Я поднялась наверх и постучала к нему в закрытую дверь — с той же опаской и решимостью, что и тогда, когда стучала в нее последний раз к Джукановичам.
— Чего? — спросил Роберт.
— Она ушла, — ответила я.
— Знаю, — сказал он. — Я слышал. Чего ей было надо?
— Поговорить, — ответила я. — И помолиться.
— Помолиться?
— Да, — сказала я.
— Ну и что, помолилась ты? — спросил Роберт.
— Нет, — ответила я. — Я сказала, что у тебя диабет.
— Что? Чего ради?
— Ох… Это долгая история. Но я солгала священнику.
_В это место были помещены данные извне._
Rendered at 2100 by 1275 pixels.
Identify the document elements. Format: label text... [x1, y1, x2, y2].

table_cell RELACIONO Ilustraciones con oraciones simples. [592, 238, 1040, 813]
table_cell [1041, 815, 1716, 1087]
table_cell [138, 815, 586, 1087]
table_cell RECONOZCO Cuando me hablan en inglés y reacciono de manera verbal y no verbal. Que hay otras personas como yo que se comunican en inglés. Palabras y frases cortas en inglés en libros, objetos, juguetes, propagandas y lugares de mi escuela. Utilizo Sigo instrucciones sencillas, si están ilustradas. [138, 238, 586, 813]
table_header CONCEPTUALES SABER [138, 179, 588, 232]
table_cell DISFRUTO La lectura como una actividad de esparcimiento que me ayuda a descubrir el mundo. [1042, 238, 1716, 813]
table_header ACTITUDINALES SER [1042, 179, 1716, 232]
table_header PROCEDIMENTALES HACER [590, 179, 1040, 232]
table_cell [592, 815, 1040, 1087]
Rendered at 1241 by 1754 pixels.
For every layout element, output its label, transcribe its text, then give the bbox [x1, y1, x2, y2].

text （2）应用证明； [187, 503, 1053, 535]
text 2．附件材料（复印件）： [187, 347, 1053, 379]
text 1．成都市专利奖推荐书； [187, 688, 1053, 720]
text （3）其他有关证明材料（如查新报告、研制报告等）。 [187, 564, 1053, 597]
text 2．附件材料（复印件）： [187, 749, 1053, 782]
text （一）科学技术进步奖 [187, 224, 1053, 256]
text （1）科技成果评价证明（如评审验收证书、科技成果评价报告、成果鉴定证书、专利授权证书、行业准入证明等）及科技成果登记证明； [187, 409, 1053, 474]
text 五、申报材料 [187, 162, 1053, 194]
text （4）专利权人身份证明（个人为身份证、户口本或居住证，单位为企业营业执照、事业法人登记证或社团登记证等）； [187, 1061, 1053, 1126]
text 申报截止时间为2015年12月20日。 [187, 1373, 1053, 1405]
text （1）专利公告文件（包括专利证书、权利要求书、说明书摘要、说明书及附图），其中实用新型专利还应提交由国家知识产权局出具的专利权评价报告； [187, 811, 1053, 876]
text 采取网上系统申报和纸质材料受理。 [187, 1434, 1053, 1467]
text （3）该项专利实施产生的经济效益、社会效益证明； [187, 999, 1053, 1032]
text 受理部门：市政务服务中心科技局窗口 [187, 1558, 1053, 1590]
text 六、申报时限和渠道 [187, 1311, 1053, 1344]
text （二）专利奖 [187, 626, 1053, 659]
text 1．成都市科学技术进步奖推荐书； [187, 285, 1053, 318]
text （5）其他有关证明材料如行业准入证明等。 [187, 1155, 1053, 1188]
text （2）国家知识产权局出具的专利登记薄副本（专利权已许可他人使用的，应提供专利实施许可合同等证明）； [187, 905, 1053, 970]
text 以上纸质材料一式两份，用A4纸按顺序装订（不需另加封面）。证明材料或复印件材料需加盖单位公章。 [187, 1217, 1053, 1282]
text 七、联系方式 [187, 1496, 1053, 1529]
А ты спал?
— Нет.
— Я думала, может, ты вздремнул.
Спустя несколько секунд Роберт спросил:
— Так зачем ты солгала ее преподобию Джуди?
— Не знаю, — ответила я. И положила на дверь руку, прижала к ней ладонь.
— Я скучаю по пастору Эбботу.
— Он понимал, когда человека лучше оставить в покое, — сказал Роберт.
— Да, — подтвердила я.
— Может, пора бросить.
— Что бросить?
— Ходить в церковь, — сказал Роберт.
— Ох, — сказала я. Сама я никогда бы до этого не додумалась — перестать ходить в церковь. Мы с Робертом всегда туда ходили. Если перестанем, люди решат, что мы ведем себя странно, но разве это достаточно веская причина для того, чтобы продолжать ходить?
— Как ты думаешь? — спросил Роберт.
— Думаю, ты прав, — ответила я. — Это хорошая мысль.
— Нет, если хочешь, ходи на здоровье, — сказал Роберт. — Но я, пожалуй, брошу.
— Нет. Я тоже. Тоже, пожалуй, брошу. — Разговаривать через закрытую дверь было немножко нелепо, и я хотела было ее открыть, но потом решила, что это ни к чему. Я знала, как выглядит Роберт. Мне не нужно было его видеть. — Обедать будешь? — спросила я.
— Давай, — ответил Роберт.
— Чего тебе приготовить? Могу разогреть вчерашнюю лазанью.
Или просто сандвич? У меня есть индейка и ветчина.
— Лазанью сама доешь, — сказал Роберт. — А мне сандвич. С индейкой. И с сыром, если найдется.